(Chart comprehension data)
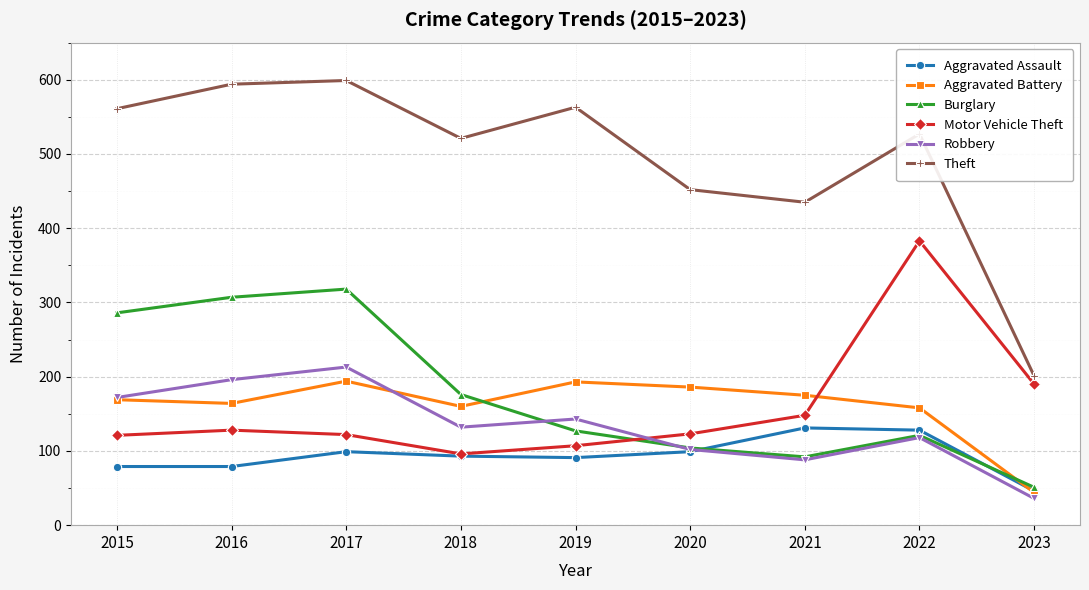

Which category has the lowest value across all series?

2023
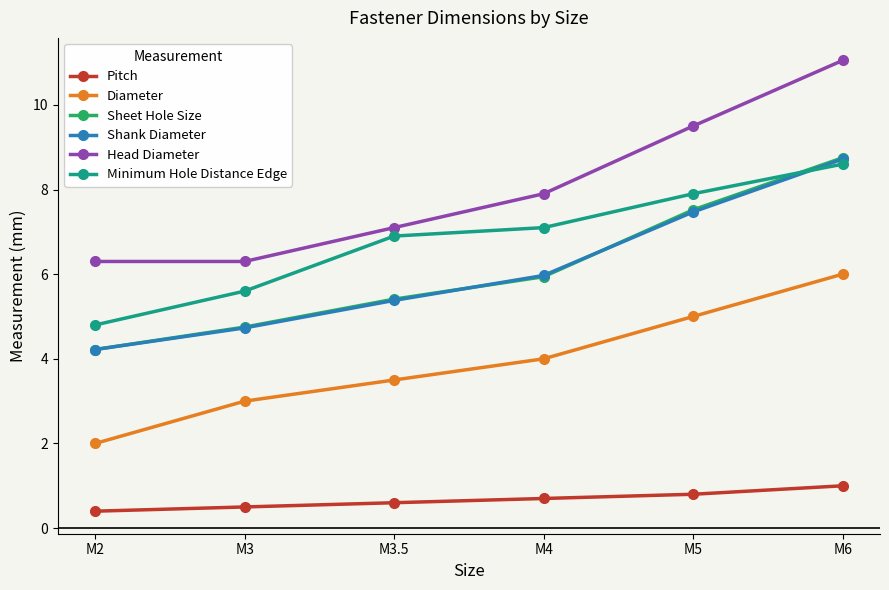

Does the chart have visible grid lines?

No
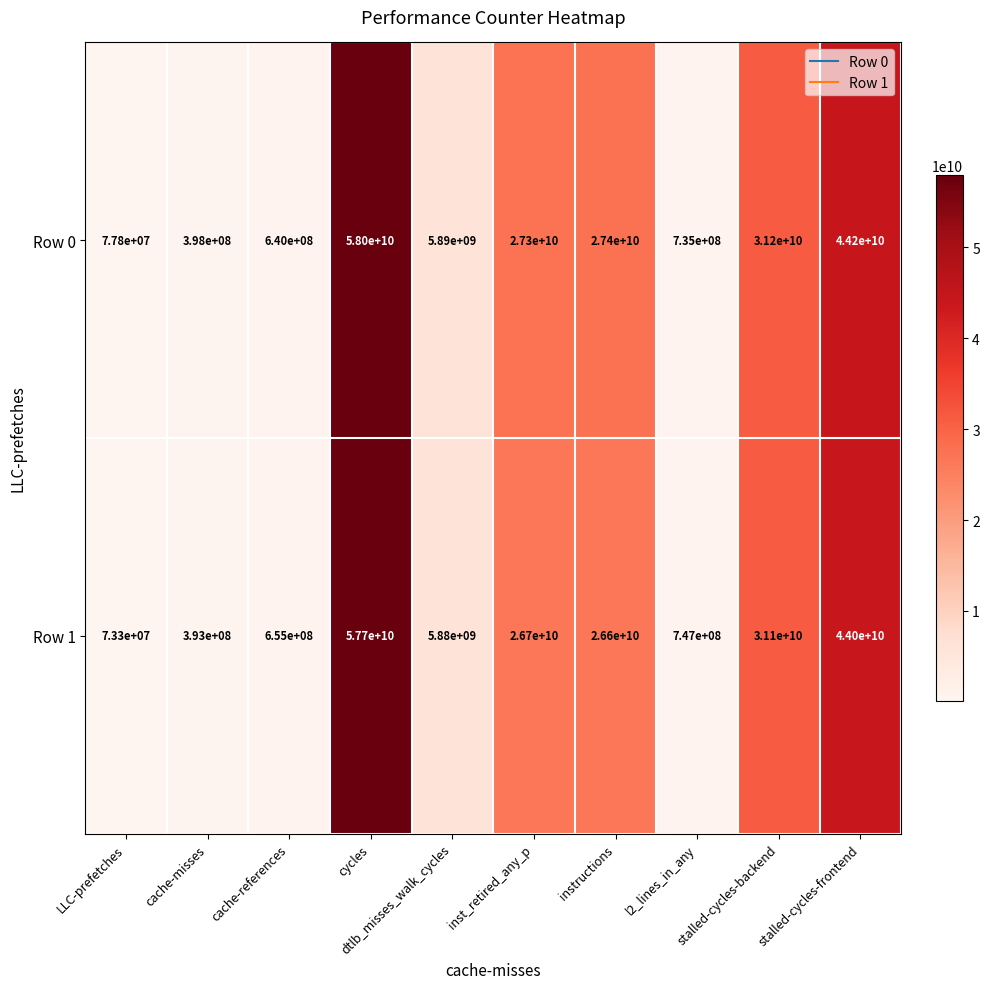

What is the spread (max minus min) of values at cache-references?

15000000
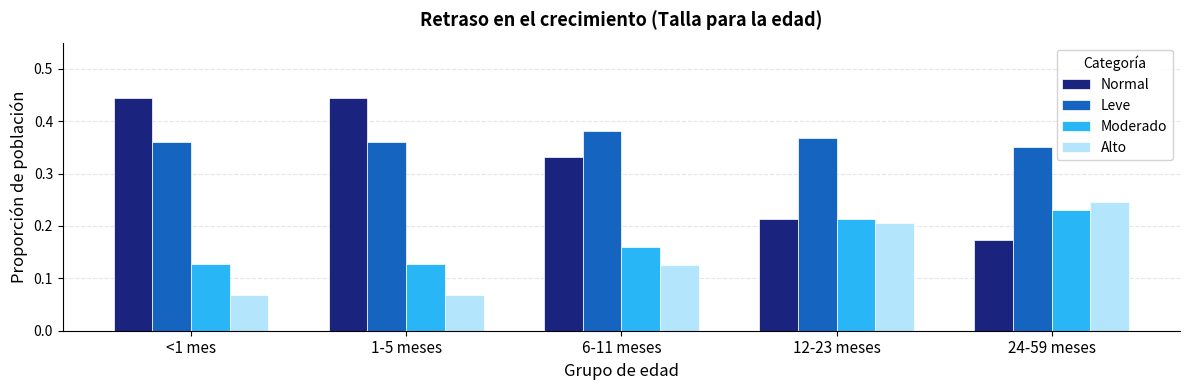

What is the sum of the Normal values at <1 mes and 12-23 meses?

0.7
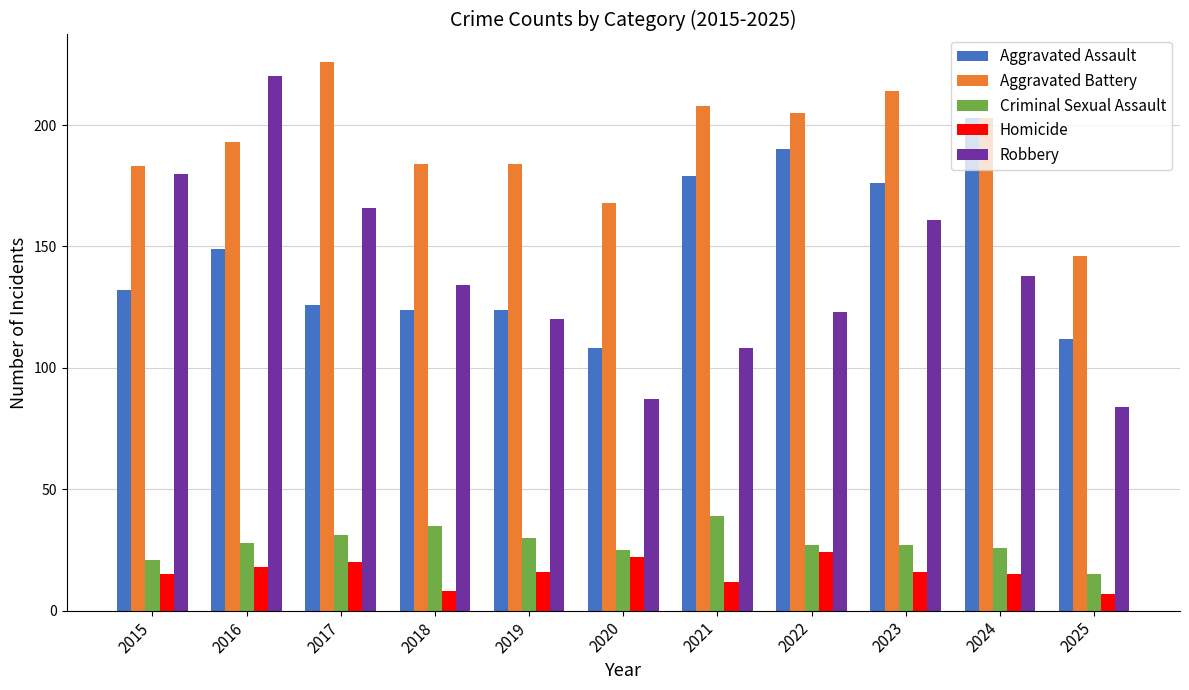

What is the sum of the Aggravated Assault values at 2020 and 2024?

311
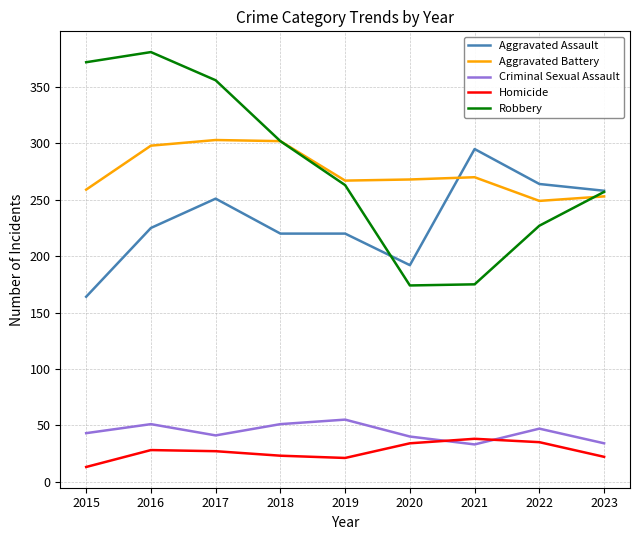

Is this an area chart (filled region under the line)?

No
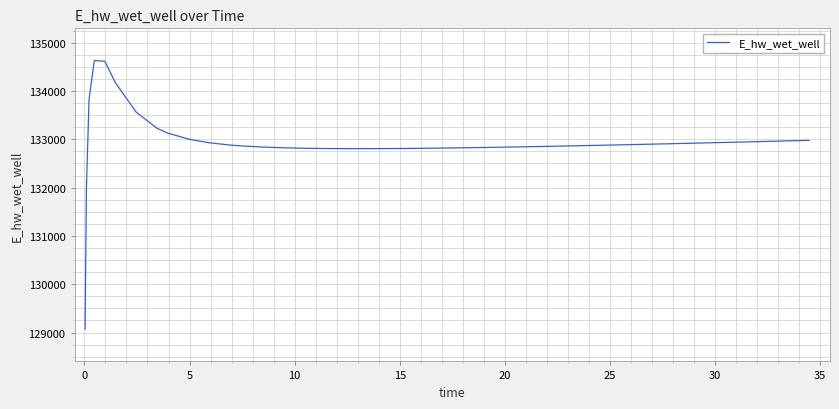

What is the minimum value shown in the chart?

129070.3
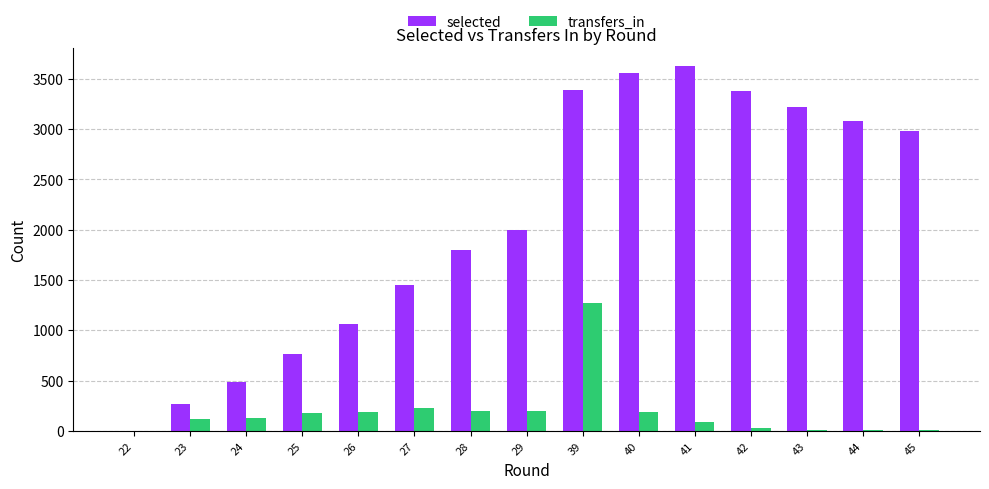

Is it true that selected equals 1797 at 28?

True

> TASK: Write out the material again, swapping each "chart" for "graph" and keeping everything else the same. Leave out the pictures.

> WRITTEN REPLY:
Which category has the lowest value across all series?

2023

Does the graph have visible grid lines?

No

What is the spread (max minus min) of values at cache-references?

15000000

What is the sum of the Normal values at <1 mes and 12-23 meses?

0.7

What is the sum of the Aggravated Assault values at 2020 and 2024?

311

Is this an area graph (filled region under the line)?

No

What is the minimum value shown in the graph?

129070.3

Is it true that selected equals 1797 at 28?

True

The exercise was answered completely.